Handle both transparently, honestly and in good faith and you will either satisfy the complainer or come across positively to third parties watching the exchange.

How to learn from negative user feedback and improve

It’s one thing to make unhappy users happy again, but how does negative feedback actually help you to improve your product?

We’ve already mentioned the answer: only a tiny fraction of people experiencing a problem actually go the trouble of complaining.

Negative feedback tells you what to fix

Take complaints as a prompt to dig for and solve the causes of those complaints. Then your future users will not experience that frustration!

And if you’re not learning from negative feedback, you should know that your competitors surely are!

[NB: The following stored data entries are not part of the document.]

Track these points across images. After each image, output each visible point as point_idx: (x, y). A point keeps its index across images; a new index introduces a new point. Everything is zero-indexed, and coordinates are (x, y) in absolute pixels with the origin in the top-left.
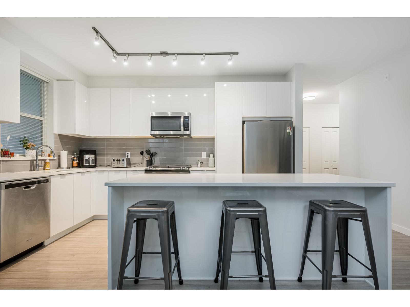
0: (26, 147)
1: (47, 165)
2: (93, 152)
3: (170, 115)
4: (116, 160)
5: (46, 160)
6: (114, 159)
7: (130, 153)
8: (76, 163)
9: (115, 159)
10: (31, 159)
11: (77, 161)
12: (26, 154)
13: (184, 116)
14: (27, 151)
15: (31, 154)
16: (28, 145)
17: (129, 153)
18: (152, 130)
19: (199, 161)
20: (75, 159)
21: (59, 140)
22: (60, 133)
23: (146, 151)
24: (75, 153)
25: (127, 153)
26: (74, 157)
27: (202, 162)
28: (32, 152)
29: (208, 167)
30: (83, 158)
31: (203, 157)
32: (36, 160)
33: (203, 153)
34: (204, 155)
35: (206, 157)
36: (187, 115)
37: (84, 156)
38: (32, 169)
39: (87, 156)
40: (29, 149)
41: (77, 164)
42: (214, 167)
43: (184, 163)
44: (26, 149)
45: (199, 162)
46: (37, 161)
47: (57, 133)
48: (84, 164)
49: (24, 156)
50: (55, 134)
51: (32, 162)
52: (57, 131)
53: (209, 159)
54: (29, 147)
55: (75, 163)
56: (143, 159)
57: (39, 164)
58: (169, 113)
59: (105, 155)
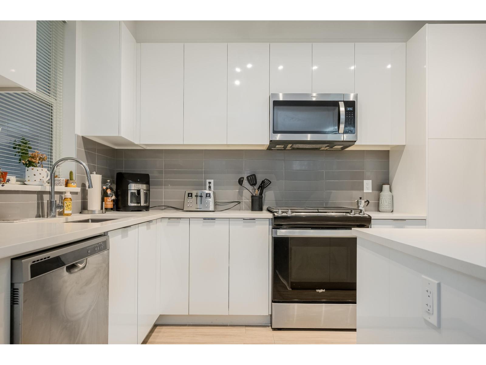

In this video, Sujan Patel of Mailshake explains (20:44) how he built his tool around bad reviews of other marketing email providers:

  • He found a common theme in users complaining that the available tools were too hard to use and that they didn’t use all the features
  • So Mailshake was designed to have only the most-used features and to be really easy to use – specifically to outperform the alternatives on their weakest points

There’s no reason why you can’t be doing this with your competitors.

But given how much more cost-effective it is to keep your current users than to poach them from other companies, your first priority should be fixing your own causes for complaint.

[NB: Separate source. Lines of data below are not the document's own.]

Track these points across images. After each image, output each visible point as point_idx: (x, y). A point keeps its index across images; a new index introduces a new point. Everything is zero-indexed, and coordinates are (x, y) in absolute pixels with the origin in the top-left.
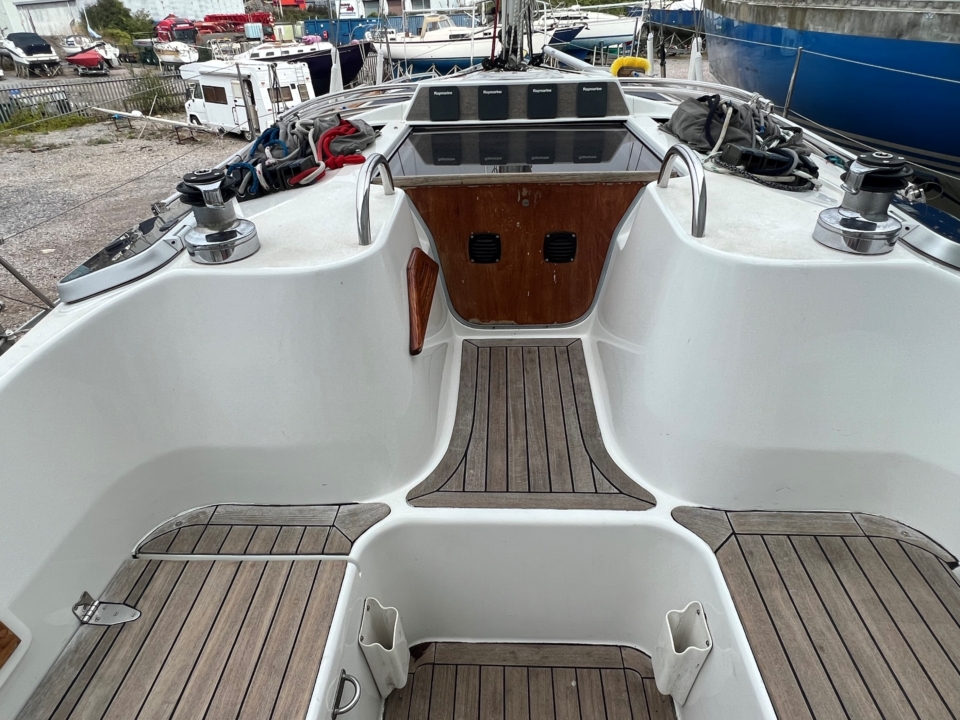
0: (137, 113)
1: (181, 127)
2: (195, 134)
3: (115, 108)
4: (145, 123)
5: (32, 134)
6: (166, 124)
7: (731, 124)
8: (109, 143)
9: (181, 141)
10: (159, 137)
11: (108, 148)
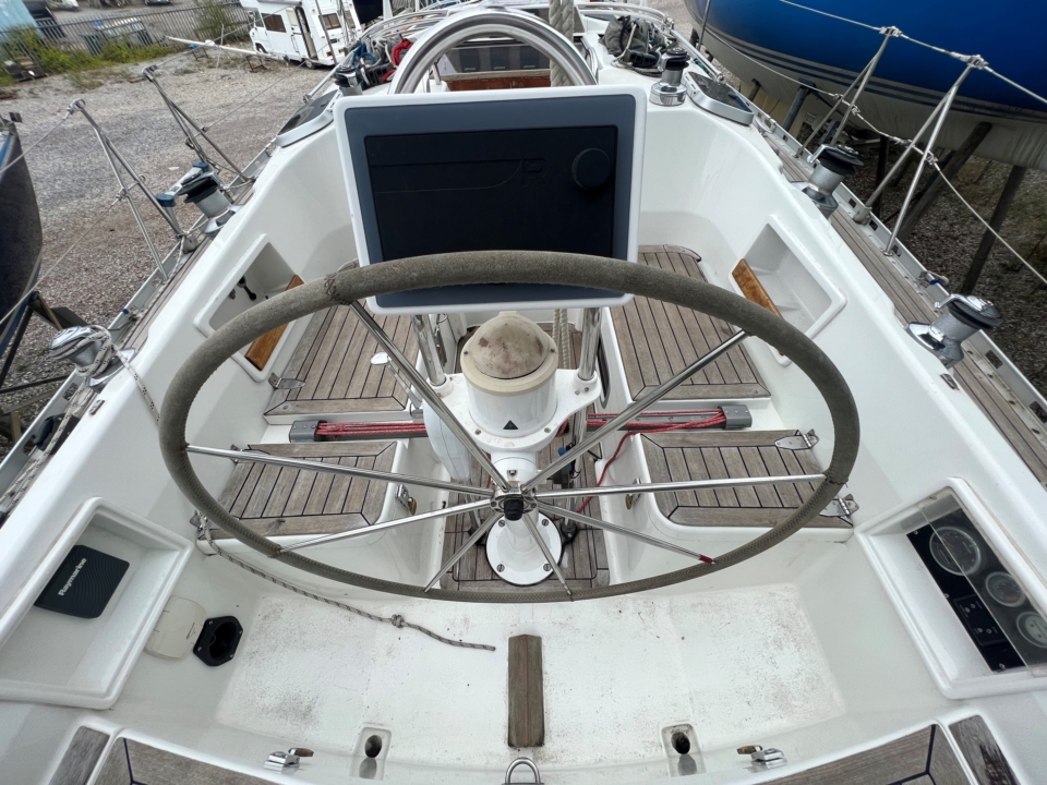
0: (210, 43)
1: (251, 56)
2: (264, 63)
3: (189, 38)
4: (219, 53)
5: (124, 65)
6: (237, 53)
7: (634, 36)
8: (193, 72)
9: (254, 70)
10: (234, 66)
11: (193, 78)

But ignore the bad fit customers

However, you should not rewrite your product roadmap every time a user asks for something new. Nor should you offer a discount every time somebody says your SaaS is too expensive.

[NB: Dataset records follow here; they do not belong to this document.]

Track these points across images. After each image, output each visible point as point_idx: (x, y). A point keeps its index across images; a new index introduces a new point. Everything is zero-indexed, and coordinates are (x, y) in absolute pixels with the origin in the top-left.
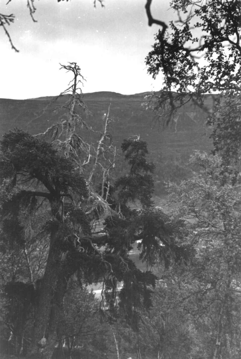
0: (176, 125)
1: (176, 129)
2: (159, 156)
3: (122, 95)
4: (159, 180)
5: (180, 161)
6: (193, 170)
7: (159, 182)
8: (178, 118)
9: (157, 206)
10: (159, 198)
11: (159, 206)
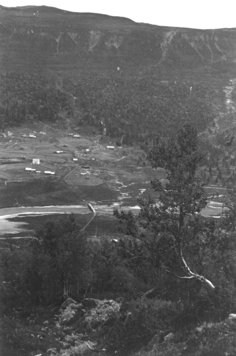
0: (58, 45)
1: (57, 49)
2: (42, 79)
3: (4, 7)
4: (42, 104)
5: (62, 86)
6: (74, 96)
7: (43, 106)
8: (59, 38)
9: (41, 131)
10: (43, 124)
11: (43, 132)
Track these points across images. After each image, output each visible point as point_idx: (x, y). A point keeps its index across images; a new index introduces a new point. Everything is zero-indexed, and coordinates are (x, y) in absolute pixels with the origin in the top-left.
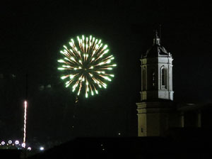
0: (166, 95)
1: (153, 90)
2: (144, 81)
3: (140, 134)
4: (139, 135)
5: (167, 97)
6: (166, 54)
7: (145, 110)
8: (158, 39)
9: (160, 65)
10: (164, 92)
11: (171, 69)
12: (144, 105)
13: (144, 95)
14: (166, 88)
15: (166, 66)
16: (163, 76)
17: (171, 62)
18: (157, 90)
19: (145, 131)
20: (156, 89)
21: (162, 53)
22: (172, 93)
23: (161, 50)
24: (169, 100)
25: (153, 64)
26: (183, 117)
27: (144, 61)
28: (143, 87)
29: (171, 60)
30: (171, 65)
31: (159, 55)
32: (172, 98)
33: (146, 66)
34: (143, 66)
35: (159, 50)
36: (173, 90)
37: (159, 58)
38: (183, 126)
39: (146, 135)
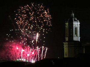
0: (77, 39)
2: (67, 32)
4: (65, 57)
8: (73, 14)
9: (74, 26)
12: (67, 43)
13: (67, 39)
14: (77, 36)
15: (77, 26)
19: (67, 55)
20: (72, 36)
21: (75, 20)
22: (79, 38)
25: (71, 25)
26: (84, 49)
27: (67, 24)
28: (67, 35)
29: (79, 23)
30: (79, 26)
32: (79, 40)
33: (68, 26)
34: (67, 26)
35: (73, 19)
36: (80, 37)
37: (74, 23)
38: (84, 53)
39: (68, 57)
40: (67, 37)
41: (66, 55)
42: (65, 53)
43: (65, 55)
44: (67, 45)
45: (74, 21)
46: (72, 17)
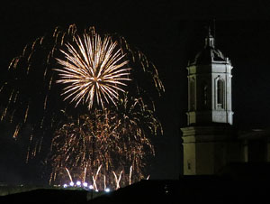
0: (222, 116)
1: (205, 109)
2: (192, 96)
3: (187, 172)
4: (185, 173)
5: (224, 120)
6: (222, 60)
9: (214, 75)
10: (219, 113)
12: (192, 130)
13: (192, 117)
15: (223, 76)
16: (219, 90)
17: (229, 71)
18: (211, 110)
20: (209, 109)
21: (217, 59)
22: (231, 114)
23: (216, 55)
25: (205, 74)
26: (246, 149)
27: (192, 69)
28: (192, 104)
29: (230, 67)
30: (230, 76)
31: (213, 61)
32: (231, 121)
34: (191, 76)
35: (212, 54)
36: (233, 110)
37: (213, 66)
38: (246, 160)
39: (195, 173)
40: (192, 111)
41: (189, 168)
42: (184, 162)
43: (186, 167)
44: (193, 137)
45: (215, 60)
46: (209, 48)
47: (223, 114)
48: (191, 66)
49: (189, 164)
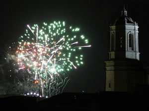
0: (132, 55)
1: (121, 51)
3: (108, 89)
5: (134, 57)
6: (132, 23)
7: (113, 68)
8: (126, 12)
9: (127, 31)
10: (131, 53)
11: (137, 35)
12: (112, 63)
13: (112, 55)
14: (133, 49)
15: (133, 32)
17: (137, 29)
18: (125, 51)
19: (113, 86)
20: (123, 50)
21: (129, 22)
22: (138, 54)
23: (128, 20)
24: (136, 60)
25: (121, 31)
27: (113, 27)
29: (137, 27)
30: (137, 32)
31: (126, 23)
32: (138, 58)
33: (115, 31)
34: (112, 31)
35: (126, 19)
37: (126, 26)
39: (113, 91)
40: (112, 51)
41: (110, 87)
42: (107, 83)
43: (107, 86)
45: (127, 22)
46: (124, 16)
47: (133, 54)
48: (112, 25)
49: (110, 84)
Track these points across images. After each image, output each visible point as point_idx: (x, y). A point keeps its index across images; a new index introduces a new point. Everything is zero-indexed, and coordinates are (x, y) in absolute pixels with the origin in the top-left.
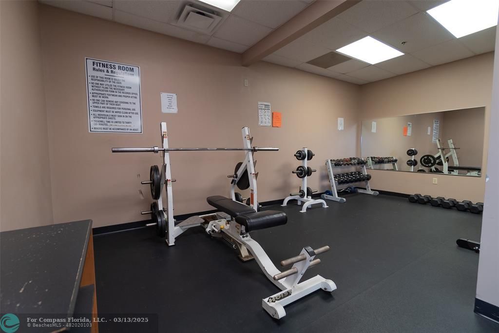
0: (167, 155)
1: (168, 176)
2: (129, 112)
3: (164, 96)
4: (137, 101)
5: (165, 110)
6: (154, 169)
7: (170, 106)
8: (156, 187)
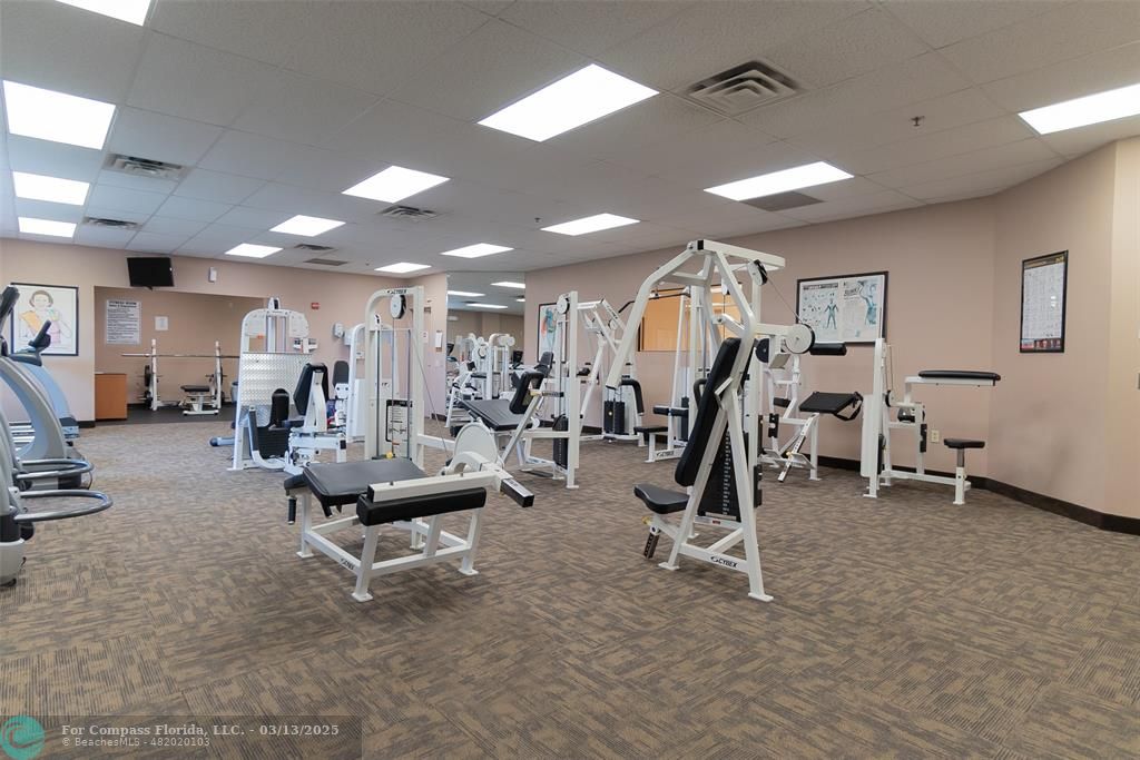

Not all feedback is equally valuable.

You need to cater to your best customers and to attract more users like them. Your best customers are the ones to get so much value from your service that the price is not an issue.

  • Bad fit customers don’t see the value, so they ask for money off
  • If your users are churning fast, you probably have a lot of bad fit customers who are not realizing value

Your first action should be to help them get more out of your service by offering education and support. But that won’t deliver for everyone.

So focus your attention on the feedback provided by your ideal customers – that is, the ones who get the most value and who pay the most.

Whose negative feedback should you listen to?

For example, as of 2019 Close.com did not have a mobile app, despite repeated requests to add one.

Why?

Because Close.com’s functionality was geared towards inside sales teams, not field agents. Providing a mobile app would add an audience who would not get the best out of the rest of the product.

This is what we do at Userpilot as well. When we were getting started, we had feedback from a lot of other SaaS founders who suggested we should add various features – but who didn’t want to pay for them.

The feedback from our peers and role models was welcome, but we couldn’t incorporate it into our standard offerings. So we had to separate it out from the feedback we were prepared to act on.

For instance – Userpilot doesn’t run on third-party apps. This is because we consciously decided to focus on user onboarding (and product adoption) rather than employee onboarding.

Interested in collecting user feedback in an easy and effective way? Book a demo with us!

If you find your business getting a lot of bad fit users:

  • Change how you market your value proposition. When there is a gap between how your service appears and what it actually delivers, it’s a recipe for negative feedback and bad fit users
  • Look at what they are asking for. Is there another product they need that you could partner with? Or could you develop something suitable yourself?
  • But don’t be led astray by their comments. Stick to the product roadmap that fits your best customers

So in conclusion:

  • Collect, categorize and respond proactively to negative feedback wherever it is coming from.
  • When handled properly, complaints can actually lead to increased user satisfaction – so have clear processes and a focus on quality outcomes.
  • As well as improving retention through satisfaction, negative feedback can provide important signals for how to improve your product and how to prioritize new features.
  • But be careful – only take on board improvements that serve your best customers. Other feedback can lead you astray.